Thank you for the insightful question. If an alternative random model also satisfies the RIP condition in Eq. (17), we anticipate that our analysis can be generalized. However, we would like to note that the major technical challenge actually lies in proving the RIP condition. One of the difficulties is to find the structural assumption on $\mathcal{X}$ so as to obtain a tight sample complexity. For tube-wise TCS, our RIP is proved to hold over the set of all low rank tensors satisfying an incoherence condition as stated in Assumption 2. Such a set often depends on the sensing model and needs a case-by-case study.
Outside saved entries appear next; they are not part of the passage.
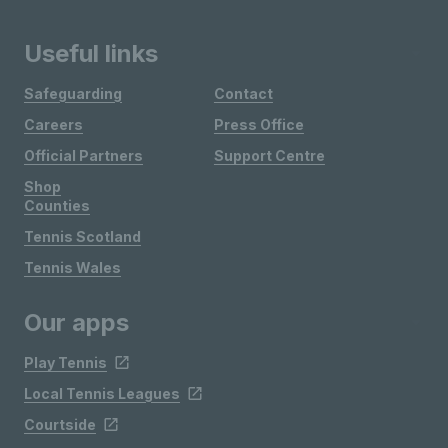
Useful links
Safeguarding
Contact
Careers
Press Office
Official Partners
Support Centre
Shop
Counties
Tennis Scotland
Tennis Wales
Our apps
Play Tennis
Local Tennis Leagues
Courtside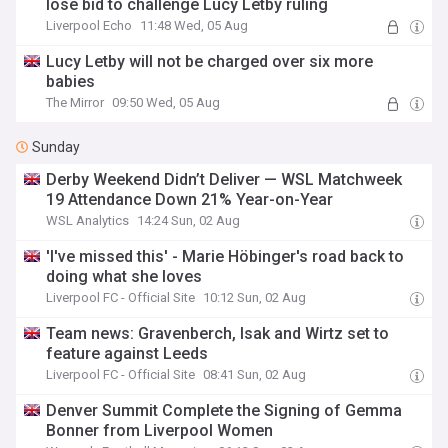
lose bid to challenge Lucy Letby ruling
Liverpool Echo
11:48 Wed, 05 Aug
Lucy Letby will not be charged over six more
babies
The Mirror
09:50 Wed, 05 Aug
Sunday
Derby Weekend Didn’t Deliver — WSL Matchweek
19 Attendance Down 21% Year-on-Year
WSL Analytics
14:24 Sun, 02 Aug
'I've missed this' - Marie Höbinger's road back to
doing what she loves
Liverpool FC - Official Site
10:12 Sun, 02 Aug
Team news: Gravenberch, Isak and Wirtz set to
feature against Leeds
Liverpool FC - Official Site
08:41 Sun, 02 Aug
Denver Summit Complete the Signing of Gemma
Bonner from Liverpool Women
For example, if one aims to prove the RIP that is used in global TCS analysis: the sensing map $\boldsymbol{\mathcal A}: \mathbb R^{n\times n\times n_3} \rightarrow \mathbb R^m$ in global TCS model satisfies T-RIP condition with parameter $\delta$, if it has $(1-\delta)||\mathcal X ||_F^2 \leq ||\boldsymbol{\mathcal A}({\mathcal X})||_F^2\leq (1+\delta) ||{\mathcal X} ||_F^2$ for $\forall {\mathcal X} \in \mathbb R^{n\times n\times n_3}$ with tubal-rank of at most $r$ (cf. Definition 2.12 in [22] ), then higher sample complexity would be needed with samples taken by our local TCS model. Moreover, our main result presented in Theorem 2 shows that the GD algorithm provably recovers $\mathcal{X}^\star$. To this end, we must prove that all the iterates satisfy the incoherence condition, and thus RIP holds along the trajectory of the algorithm. This is another main technical challenge and cannot be assumed a priori.

In summary, RIP alone is insufficient. To inherit our results, a new model must (a) achieve the same‑order sample complexity for the desired RIP and (b) provide a mechanism ensuring the iterates stay within the region where that RIP holds. Our high-level of proof may be generalized, but verifying these two ingredients requires a dedicated analysis for specific sensing model.

Question 6:

The authors consider the t-rank of a tensor, which is the M-rank of a tensor when M is the DFT matrix. Would the results obtained hold for other M-products?

Response:

Thank you for the question. Our analysis extends to any transform matrix satisfying $M^TM = MM^T = n_3I$, a property enjoyed by the DFT matrix. This condition is standard in the transformed t‑SVD framework [1-3]. Thus, our results still hold for such $M$-products.

Reference

[1] Lin Chen, Li Ge, Xue Jiang, Hongbin Li, and Martin Haardt. Slim is better: Transform-based tensor robust principal component analysis. IEEE Transactions on Signal Processing, 2025.
[2] Canyi Lu. Transforms based tensor robust pca: Corrupted low-rank tensors recovery via convex optimization. In Proceedings of the IEEE/CVF International Conference on Computer Vision,270 pages 1145–1152, 2021.
[3] Canyi Lu, Peng Xi, and Wei Yunchao. Low-rank tensor completion with a new tensor nuclear norm induced by invertible linear transforms. In IEEE International Conference on Computer Vision and Pattern Recognition (CVPR), 2019.